BAPCtools needs a translation file to translate common term such as Input, Output, and time limit to your language of choice. These are available in /latex/lang/. If a translation is not available for your language, you can either make a PR to add e.g. /latex/lang/de.tex to BAPCtools, or you can provide <contestdirectory>/de.tex.

Creating a problem

To create a problem,

bt new_problem

will look for the languages configuration (for instance, at contest level) and use that by default. Thus, if the contest is set up as above, you need to do nothing extra.

With arguments, or outside of a contest directory,

bt new_problem --language en --language fr

creates a problem with two languages, English and French.
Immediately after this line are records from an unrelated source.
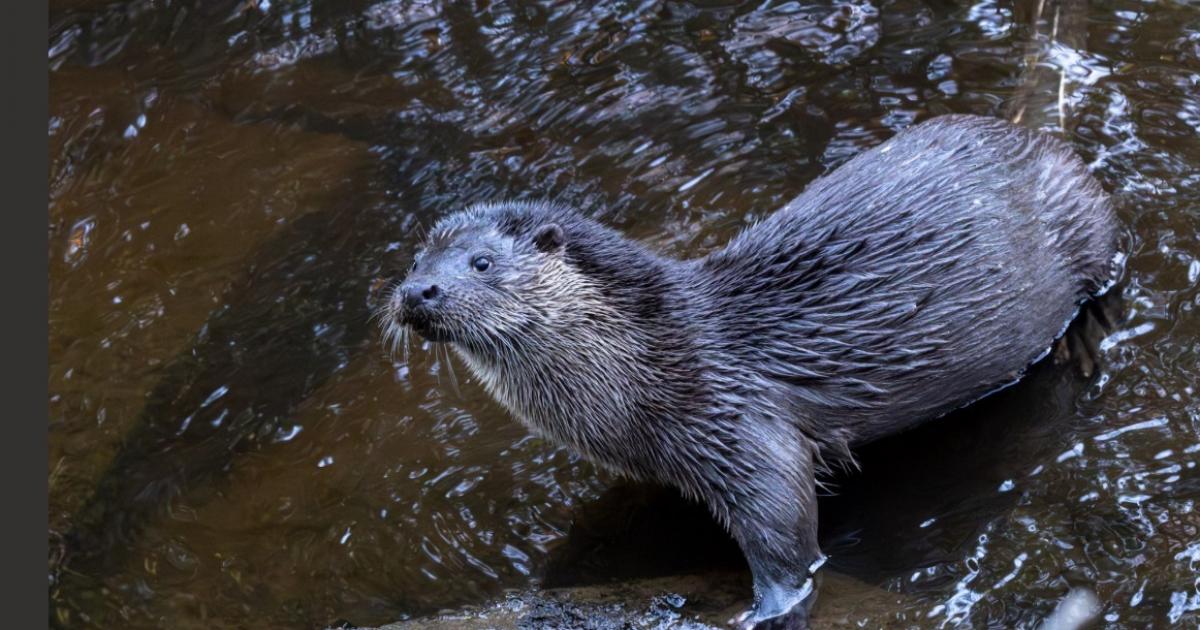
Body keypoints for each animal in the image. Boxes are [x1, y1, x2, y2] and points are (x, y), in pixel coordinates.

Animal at [379, 114, 1120, 629]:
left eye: (480, 263)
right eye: (416, 258)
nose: (417, 292)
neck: (654, 365)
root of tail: (1034, 137)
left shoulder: (742, 427)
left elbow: (786, 535)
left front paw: (770, 608)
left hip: (1082, 215)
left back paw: (1082, 338)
If no languages are configured, it creates en.

Building PDFs

Problem PDF

At problem level, without arguments,

bt pdf

creates PDFs for every problem language statement problem.xy.tex. With arguments,

bt pdf --language en --language fr

produces PDFs for English and French.

The resulting PDFs are named <problemdirectory>/problem.xy.pdf.

Solution PDF

Similarly, bt solutions [--language en --language fr] creates <problemdirectory>/solution.xy.pdf for the given languages, defaulting to all available solution.xy.tex files.

(Note that in the past we required solution.tex files. These will now trigger a warning that they should be renamed to include the language suffix in their filename.)

Contest PDFs

At the contest level things work similarly, and contest.xy.pdf and solutions.xy.pdf are created using bt pdf and bt solutions respectively. By default, only those languages xy are used for which <problemdirectory>/problem_statement/problem.xy.tex is available for all problems in the contest. Solution slides are skipped for problems without a corresponding <probblemdirectory>/problemstatement/solution.xy.tex file.